In order to best understand where we are at with the 2018 Income Tax Proposals it is helpful to look back and see where we came from. In March 2017, the ramp up to Budget 2017 was riff with rumors that the capital gain inclusion rate was going to go up 50% effectively to 75% and the government was going to shut down the use of Family Trusts. As it turns out, none of this happened, rather there was only one tax item of any consequence that saw work in progress for professionals being taxed commencing 2018 over a 2 year phase in period (subsequently changed to 5 years). There was some commentary that a review would be done of the taxation of private corporations and for some this was taken as a positive sign that the government would not proceed using this as an excuse to sweep the exercise under the carpet similar to what they did with their proposals on election reform without any drastic changes to the tax system. Then on July 18, 2017 the tax community was shocked when in the dead of summer they introduced sweeping income tax changes the like of which have not been seen in 40 years. This was all to be finalized after only 75 days of “consultations”.
These proposed changes could be bundled in three categories:
- Capital Gain
- Income Splitting
- Passive Income
The changes amounted to major tax reform which normally would be the subject of a Royal Commission and indeed the magnitude of the changes have not been seen since 1972.
After the government received over 20,000 submissions and a daily beating by the press, even by those newspapers that normally support the Liberal government, during the week of October 16th daily announcements came out of the Department of Finance which revamped the original proposals or abandoned them.
The proposals with respect to capital gains, life time capital gain exemption, succession planning, double taxation of estates and inter-generational transfers were all dropped. With respect to passive income a “bone” was offered that it would not impact the first $50,000 of annual passive income and there would be more details and implementation of the passive investment proposals in Budget 2018. With regards to income sprinkling or as we call it, “income splitting”, the government continued to push ahead and suggest that there would be a “reasonableness test” that would target these recipients of dividends and other income at what effectively would be a 50% tax rate and without the benefit of tax credits and deductions.
The government is now pressed to write legislation and have it introduced before the end of the year on income splitting or a “tax on split income” (TOSI). Discussions with the Department of Finance suggests that the draft legislation should be coming before the end of the year, but then the Senate has become more independent and in order to become law the Senate would have to pass the legislation and have been pushing back. Officials from the Department of Finance suggested to us that the legislation will be much simpler than what is currently being proposed and will provide for exemptions. What this actually means we will have to wait and see. The existing proposals would result in many years of litigation in tax court to be able to interpret and apply the provisions.
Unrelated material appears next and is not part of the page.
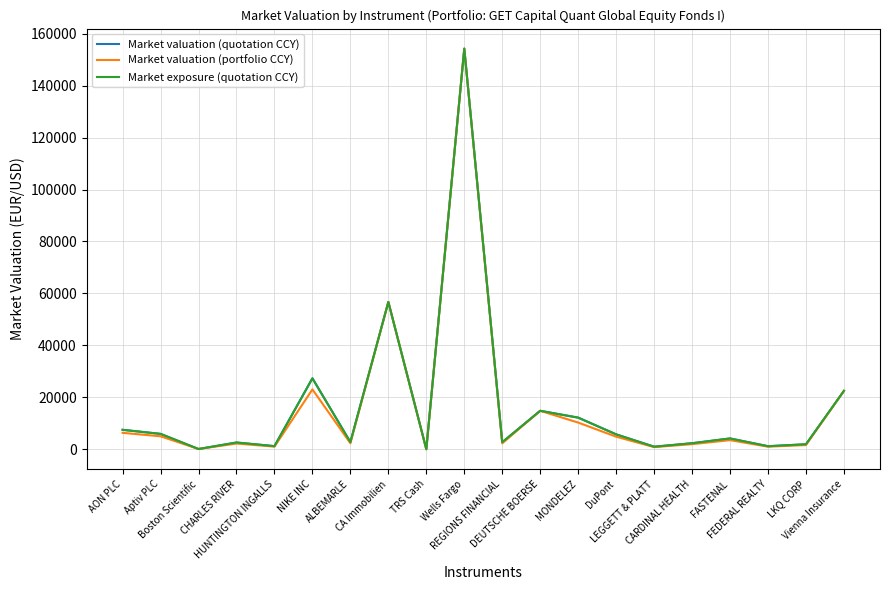

Does the chart display data point markers on the line(s)?

No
It is obvious that the government has “bitten off more than they can chew” and the passive income rules now to be introduced in Budget 2018 we don’t think will come to pass or will be changed significantly. The Department of Finance officials have suggested that they are not going to be applicable to holding companies and investment companies, and really only meant to be applicable to the after tax income of active business corporations. What is this supposed to mean?
At this point it appears that the tax on split income (TOSI) proposals will have some application. Accordingly, it may well be that 2017 is the last year that dividends could be paid to adult children and spouses without raising the angst of Canada Taxation. We are advised that where possible you use this window before 2018 to consider “topping-up” any income to family members accordingly.